▶ _Teks Sumber_
************
![]() |
| Ketegangan Thailand dan Kamboja kembali memuncak. Dari sengketa perbatasan hingga saling serang di wilayah sengketa. (REUTERS/Athit Perawongmetha) |
Pagi itu, 24 Juli 2025, langit di Provinsi Buriram, Thailand, mendadak berubah muram. Ledakan terdengar bersahut-sahutan, asap membubung dari arah timur, dan suara sirene memecah kesunyian.
Di titik perbatasan yang selama ini diperebutkan dengan Kamboja, kontak senjata pecah dan menewaskan 12 orang 11 di antaranya warga sipil Thailand, termasuk dua anak-anak.
Dalam waktu singkat, Thailand menutup akses lintas batas, Kamboja memutuskan hubungan diplomatik, dan dunia menyaksikan bagaimana dua negara tetangga di Asia Tenggara kembali terseret ke pusaran konflik bersenjata yang sudah berlangsung selama lebih dari satu abad.
************
▶ _Data Terlampir_

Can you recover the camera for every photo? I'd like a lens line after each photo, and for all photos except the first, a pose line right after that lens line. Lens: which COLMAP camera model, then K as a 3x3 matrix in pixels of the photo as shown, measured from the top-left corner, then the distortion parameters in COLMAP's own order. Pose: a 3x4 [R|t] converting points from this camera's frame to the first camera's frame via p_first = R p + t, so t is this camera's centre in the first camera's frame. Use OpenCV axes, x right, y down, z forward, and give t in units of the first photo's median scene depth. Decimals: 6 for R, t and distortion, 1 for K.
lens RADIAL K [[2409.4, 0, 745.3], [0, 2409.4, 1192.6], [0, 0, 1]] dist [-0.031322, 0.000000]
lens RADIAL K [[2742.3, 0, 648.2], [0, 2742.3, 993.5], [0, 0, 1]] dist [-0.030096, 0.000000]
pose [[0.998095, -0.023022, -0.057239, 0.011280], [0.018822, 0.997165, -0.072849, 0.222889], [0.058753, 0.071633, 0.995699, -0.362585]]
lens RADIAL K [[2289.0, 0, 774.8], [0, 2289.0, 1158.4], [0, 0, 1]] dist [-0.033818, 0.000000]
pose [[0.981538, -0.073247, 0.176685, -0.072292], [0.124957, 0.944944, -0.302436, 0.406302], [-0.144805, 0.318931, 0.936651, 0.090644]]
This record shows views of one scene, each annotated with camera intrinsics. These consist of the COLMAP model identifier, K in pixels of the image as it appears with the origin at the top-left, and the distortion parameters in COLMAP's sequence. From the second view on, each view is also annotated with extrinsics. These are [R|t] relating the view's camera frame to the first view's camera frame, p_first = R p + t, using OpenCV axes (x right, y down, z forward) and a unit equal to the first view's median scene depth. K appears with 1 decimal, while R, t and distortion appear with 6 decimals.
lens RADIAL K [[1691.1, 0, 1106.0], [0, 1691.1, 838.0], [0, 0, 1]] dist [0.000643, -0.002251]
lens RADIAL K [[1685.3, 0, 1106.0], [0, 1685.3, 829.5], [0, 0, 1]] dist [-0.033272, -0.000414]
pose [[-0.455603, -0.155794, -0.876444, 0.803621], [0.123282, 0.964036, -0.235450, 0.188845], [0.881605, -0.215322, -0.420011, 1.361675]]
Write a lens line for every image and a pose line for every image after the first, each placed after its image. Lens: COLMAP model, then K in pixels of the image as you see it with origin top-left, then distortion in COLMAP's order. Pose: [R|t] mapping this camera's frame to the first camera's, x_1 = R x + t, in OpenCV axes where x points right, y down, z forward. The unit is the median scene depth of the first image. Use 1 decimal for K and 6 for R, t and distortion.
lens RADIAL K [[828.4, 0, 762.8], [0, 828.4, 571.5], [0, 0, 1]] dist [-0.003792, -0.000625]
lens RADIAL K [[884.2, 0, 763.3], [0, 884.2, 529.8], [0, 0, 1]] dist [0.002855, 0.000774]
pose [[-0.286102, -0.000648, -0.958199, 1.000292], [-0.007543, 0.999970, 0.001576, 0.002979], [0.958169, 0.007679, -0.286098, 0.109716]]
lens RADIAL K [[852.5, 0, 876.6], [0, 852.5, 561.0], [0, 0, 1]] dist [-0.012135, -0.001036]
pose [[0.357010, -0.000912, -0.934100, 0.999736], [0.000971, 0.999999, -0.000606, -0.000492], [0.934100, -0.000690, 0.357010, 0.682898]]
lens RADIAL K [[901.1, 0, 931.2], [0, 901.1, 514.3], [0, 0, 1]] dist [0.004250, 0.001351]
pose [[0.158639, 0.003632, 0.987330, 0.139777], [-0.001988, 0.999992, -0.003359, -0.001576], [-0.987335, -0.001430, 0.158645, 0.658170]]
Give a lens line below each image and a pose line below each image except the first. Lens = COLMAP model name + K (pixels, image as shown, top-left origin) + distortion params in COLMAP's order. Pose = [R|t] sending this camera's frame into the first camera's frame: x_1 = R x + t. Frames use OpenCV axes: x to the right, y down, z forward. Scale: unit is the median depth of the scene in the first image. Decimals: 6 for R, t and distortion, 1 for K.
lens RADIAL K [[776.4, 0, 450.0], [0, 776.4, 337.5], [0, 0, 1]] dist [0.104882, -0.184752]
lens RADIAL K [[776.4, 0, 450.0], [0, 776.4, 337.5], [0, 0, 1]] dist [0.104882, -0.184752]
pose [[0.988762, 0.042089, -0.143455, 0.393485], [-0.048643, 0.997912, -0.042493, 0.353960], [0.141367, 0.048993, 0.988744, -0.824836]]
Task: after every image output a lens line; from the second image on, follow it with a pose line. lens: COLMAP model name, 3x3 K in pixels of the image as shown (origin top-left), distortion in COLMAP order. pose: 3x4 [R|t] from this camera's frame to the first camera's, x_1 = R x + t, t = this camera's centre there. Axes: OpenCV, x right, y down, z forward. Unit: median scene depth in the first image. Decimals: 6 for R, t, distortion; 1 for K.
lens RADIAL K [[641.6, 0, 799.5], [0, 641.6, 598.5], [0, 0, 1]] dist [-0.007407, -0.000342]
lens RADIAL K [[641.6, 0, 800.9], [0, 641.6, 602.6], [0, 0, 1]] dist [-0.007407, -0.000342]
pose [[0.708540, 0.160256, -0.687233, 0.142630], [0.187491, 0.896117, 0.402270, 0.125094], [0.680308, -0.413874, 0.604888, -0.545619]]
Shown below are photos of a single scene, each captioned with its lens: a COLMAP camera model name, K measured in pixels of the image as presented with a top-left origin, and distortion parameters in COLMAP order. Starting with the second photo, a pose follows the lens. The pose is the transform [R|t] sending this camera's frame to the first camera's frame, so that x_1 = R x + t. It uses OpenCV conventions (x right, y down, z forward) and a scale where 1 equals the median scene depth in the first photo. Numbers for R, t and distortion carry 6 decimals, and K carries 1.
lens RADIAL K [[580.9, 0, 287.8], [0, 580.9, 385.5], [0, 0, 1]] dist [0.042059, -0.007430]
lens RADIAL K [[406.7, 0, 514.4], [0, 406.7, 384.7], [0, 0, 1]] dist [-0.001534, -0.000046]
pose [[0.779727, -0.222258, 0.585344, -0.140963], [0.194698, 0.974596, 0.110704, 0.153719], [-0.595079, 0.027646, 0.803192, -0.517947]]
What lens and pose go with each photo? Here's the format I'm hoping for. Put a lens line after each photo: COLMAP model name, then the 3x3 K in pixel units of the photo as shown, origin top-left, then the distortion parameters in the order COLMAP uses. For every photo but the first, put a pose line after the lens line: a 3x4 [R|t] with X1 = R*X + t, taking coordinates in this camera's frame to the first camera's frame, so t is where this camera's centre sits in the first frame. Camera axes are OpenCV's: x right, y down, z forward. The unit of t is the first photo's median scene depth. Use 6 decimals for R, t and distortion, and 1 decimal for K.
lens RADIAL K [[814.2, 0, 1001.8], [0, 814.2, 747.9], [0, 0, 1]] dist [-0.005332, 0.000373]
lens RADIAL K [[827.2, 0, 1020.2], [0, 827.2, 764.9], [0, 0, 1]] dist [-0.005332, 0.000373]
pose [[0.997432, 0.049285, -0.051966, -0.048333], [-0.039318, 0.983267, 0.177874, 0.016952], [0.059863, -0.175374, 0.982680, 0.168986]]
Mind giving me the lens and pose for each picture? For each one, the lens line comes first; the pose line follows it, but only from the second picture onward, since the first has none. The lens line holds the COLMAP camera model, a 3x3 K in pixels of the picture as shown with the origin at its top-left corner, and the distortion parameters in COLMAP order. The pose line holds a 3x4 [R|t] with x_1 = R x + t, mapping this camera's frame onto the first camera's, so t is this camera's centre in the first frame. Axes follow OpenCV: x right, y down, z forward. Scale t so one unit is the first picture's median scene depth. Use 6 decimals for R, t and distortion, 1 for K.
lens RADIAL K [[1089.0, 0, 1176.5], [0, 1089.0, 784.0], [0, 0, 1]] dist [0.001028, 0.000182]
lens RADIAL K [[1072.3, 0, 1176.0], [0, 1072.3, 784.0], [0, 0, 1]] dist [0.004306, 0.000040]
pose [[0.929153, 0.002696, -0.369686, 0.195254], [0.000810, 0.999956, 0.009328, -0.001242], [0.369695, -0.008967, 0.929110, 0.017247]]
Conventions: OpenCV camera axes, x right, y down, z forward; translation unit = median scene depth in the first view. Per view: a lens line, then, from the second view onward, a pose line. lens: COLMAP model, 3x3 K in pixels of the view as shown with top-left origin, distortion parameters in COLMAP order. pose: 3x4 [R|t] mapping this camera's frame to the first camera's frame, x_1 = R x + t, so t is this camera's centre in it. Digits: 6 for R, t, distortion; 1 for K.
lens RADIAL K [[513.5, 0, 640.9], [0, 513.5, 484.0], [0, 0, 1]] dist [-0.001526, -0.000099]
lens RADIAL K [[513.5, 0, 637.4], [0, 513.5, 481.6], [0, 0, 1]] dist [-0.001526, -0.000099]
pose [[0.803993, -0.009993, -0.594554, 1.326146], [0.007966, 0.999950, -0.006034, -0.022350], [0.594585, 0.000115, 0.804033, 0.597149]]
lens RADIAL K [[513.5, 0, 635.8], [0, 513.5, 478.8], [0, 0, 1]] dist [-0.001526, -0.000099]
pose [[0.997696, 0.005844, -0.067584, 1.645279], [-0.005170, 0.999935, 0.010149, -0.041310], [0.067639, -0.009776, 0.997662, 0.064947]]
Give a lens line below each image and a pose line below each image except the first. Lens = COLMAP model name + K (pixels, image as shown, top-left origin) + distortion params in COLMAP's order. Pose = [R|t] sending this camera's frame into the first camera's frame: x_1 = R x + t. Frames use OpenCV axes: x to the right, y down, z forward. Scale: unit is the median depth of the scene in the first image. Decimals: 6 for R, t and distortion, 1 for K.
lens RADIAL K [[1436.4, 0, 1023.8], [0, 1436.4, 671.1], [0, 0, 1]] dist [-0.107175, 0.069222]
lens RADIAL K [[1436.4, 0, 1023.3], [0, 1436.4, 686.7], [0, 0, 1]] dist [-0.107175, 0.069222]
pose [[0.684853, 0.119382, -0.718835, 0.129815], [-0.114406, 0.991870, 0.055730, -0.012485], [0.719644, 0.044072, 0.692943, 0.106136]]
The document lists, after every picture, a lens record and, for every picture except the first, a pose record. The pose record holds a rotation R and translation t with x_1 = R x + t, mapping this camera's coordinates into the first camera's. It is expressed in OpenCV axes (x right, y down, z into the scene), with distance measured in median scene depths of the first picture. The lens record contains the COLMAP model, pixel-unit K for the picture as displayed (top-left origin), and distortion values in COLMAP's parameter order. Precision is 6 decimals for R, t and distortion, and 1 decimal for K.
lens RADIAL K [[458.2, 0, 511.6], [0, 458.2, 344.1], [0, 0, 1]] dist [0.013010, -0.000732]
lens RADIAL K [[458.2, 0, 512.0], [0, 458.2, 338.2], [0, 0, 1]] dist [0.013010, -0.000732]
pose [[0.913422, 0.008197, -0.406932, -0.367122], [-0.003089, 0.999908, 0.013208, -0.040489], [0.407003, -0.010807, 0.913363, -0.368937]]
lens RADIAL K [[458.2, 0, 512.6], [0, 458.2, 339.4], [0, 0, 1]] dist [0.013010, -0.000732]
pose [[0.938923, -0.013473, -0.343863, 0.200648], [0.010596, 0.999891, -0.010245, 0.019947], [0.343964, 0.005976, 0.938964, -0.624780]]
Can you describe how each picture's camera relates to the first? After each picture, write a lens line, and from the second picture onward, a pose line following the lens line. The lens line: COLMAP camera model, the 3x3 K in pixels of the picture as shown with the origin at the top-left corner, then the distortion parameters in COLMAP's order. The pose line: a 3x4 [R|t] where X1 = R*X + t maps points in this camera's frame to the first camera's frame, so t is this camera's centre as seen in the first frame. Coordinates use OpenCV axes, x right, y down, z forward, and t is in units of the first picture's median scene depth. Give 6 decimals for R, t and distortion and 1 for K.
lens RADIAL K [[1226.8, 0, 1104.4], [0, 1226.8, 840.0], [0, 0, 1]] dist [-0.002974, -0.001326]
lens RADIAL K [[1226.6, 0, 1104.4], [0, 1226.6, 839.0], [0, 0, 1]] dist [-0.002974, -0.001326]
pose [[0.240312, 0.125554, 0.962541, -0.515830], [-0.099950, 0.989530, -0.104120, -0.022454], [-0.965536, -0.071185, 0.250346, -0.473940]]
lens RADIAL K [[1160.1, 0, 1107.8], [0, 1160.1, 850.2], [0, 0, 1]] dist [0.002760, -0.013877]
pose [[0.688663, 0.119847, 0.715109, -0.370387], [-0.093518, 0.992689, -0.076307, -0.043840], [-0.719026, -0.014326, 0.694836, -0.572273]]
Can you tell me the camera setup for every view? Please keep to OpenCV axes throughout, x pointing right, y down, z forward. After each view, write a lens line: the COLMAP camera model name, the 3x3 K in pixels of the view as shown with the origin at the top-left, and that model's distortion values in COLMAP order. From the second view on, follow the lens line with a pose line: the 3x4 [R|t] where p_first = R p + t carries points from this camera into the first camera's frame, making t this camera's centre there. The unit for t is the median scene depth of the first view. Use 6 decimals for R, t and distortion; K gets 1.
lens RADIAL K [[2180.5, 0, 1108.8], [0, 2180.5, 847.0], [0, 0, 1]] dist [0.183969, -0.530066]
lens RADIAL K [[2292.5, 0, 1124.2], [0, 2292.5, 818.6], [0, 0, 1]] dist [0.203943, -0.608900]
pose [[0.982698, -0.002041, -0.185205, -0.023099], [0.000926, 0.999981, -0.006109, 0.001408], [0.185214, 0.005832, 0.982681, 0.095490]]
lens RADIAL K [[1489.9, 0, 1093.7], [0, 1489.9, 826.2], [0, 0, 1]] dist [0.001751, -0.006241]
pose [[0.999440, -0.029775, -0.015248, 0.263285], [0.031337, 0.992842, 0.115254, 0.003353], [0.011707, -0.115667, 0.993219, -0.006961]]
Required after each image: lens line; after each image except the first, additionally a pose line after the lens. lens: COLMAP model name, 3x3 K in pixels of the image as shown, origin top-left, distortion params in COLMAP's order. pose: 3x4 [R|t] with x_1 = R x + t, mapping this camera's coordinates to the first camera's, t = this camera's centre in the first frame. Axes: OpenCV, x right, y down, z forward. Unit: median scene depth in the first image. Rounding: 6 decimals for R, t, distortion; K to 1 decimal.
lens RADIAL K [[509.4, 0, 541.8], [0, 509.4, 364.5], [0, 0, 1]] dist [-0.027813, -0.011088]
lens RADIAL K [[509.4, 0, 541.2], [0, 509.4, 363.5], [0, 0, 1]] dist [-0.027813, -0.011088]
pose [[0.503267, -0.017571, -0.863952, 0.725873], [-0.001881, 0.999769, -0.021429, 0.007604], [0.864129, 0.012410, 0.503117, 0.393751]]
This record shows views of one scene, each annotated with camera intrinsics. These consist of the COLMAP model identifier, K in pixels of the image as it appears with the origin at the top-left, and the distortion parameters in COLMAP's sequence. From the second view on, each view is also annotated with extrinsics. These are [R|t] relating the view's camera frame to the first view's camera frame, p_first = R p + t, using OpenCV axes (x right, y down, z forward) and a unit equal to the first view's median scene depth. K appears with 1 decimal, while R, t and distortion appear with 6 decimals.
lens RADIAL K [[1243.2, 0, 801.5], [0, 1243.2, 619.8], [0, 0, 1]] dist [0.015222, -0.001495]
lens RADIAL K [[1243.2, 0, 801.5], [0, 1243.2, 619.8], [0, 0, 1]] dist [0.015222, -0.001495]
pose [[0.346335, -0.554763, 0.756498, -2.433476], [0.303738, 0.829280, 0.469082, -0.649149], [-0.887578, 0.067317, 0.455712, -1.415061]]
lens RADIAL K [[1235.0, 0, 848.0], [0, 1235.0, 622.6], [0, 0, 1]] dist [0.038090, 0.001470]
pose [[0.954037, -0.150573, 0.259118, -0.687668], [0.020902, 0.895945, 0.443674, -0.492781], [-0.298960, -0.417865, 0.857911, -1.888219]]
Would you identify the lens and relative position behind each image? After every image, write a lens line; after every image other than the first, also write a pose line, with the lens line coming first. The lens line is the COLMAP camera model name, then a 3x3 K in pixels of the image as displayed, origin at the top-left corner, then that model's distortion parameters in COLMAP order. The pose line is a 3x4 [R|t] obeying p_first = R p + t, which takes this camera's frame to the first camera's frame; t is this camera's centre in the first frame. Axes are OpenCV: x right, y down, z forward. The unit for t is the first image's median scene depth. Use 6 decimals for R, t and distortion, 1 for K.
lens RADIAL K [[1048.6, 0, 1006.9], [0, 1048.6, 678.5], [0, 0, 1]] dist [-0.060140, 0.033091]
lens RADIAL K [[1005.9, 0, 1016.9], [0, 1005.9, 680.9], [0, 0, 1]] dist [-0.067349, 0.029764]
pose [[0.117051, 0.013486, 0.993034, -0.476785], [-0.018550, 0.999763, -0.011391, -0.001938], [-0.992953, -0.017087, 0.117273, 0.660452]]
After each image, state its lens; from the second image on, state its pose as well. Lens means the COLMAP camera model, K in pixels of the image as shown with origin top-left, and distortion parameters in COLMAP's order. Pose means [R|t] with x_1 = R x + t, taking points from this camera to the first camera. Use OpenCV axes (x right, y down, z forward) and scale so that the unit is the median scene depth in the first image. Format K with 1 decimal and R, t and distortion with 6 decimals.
************
▶ _Soal Latihan_
1. Tentukan apakah setiap pernyataan berikut sesuai dengan teks tentang konflik Thailand dan Kamboja. Jawab ya atau tidak, lalu kutip kata-kata dari teks yang menjadi dasarnya. (a) Kontak senjata di perbatasan menewaskan 12 orang. (b) Kamboja menutup akses lintas batas. (c) Asap membubung dari arah barat.
2. Tuliskan ulang bagian teks tentang konflik Thailand dan Kamboja, mulai dari "Di titik perbatasan" sampai "dari satu abad.", tanpa mengubah satu kata pun.
Catatan-catatan ini tidak ada hubungannya dengan teks tentang konflik Thailand dan Kamboja.

▶ _Kunci Jawaban_
1.
(a) Ya: "kontak senjata pecah dan menewaskan 12 orang"
(b) Tidak: "Thailand menutup akses lintas batas"
(c) Tidak: "asap membubung dari arah timur"

2.
Di titik perbatasan yang selama ini diperebutkan dengan Kamboja, kontak senjata pecah dan menewaskan 12 orang 11 di antaranya warga sipil Thailand, termasuk dua anak-anak.
Dalam waktu singkat, Thailand menutup akses lintas batas, Kamboja memutuskan hubungan diplomatik, dan dunia menyaksikan bagaimana dua negara tetangga di Asia Tenggara kembali terseret ke pusaran konflik bersenjata yang sudah berlangsung selama lebih dari satu abad.